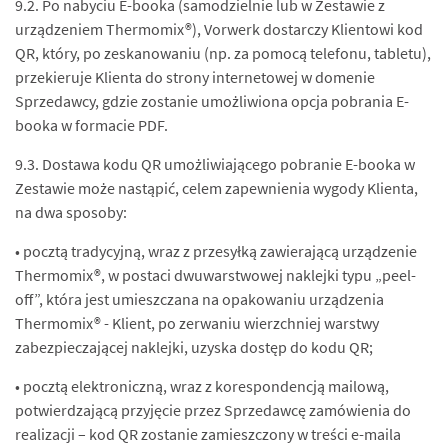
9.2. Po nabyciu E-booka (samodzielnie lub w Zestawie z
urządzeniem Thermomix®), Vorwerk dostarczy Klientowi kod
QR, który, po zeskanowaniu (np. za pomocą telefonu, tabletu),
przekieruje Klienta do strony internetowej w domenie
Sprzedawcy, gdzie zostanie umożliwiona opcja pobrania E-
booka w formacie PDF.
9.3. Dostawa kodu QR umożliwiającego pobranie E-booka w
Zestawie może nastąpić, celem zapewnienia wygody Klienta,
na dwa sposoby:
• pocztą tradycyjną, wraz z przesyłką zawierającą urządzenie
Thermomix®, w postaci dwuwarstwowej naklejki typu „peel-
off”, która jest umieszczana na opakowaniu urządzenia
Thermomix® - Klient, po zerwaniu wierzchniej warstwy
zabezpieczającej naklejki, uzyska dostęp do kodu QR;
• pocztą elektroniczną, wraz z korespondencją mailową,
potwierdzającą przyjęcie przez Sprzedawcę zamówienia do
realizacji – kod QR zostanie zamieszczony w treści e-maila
+-------+
> **INSTRUCTIONS TO FOLLOW**:
Set out every line of text in the records as a JSON list of strings, one string per line, with blank lines left out. Don't include the pictures.

> **ANSWER SPACE**:
[
  "9.2. Po nabyciu E-booka (samodzielnie lub w Zestawie z",
  "urządzeniem Thermomix®), Vorwerk dostarczy Klientowi kod",
  "QR, który, po zeskanowaniu (np. za pomocą telefonu, tabletu),",
  "przekieruje Klienta do strony internetowej w domenie",
  "Sprzedawcy, gdzie zostanie umożliwiona opcja pobrania E-",
  "booka w formacie PDF.",
  "9.3. Dostawa kodu QR umożliwiającego pobranie E-booka w",
  "Zestawie może nastąpić, celem zapewnienia wygody Klienta,",
  "na dwa sposoby:",
  "• pocztą tradycyjną, wraz z przesyłką zawierającą urządzenie",
  "Thermomix®, w postaci dwuwarstwowej naklejki typu „peel-",
  "off”, która jest umieszczana na opakowaniu urządzenia",
  "Thermomix® - Klient, po zerwaniu wierzchniej warstwy",
  "zabezpieczającej naklejki, uzyska dostęp do kodu QR;",
  "• pocztą elektroniczną, wraz z korespondencją mailową,",
  "potwierdzającą przyjęcie przez Sprzedawcę zamówienia do",
  "realizacji – kod QR zostanie zamieszczony w treści e-maila"
]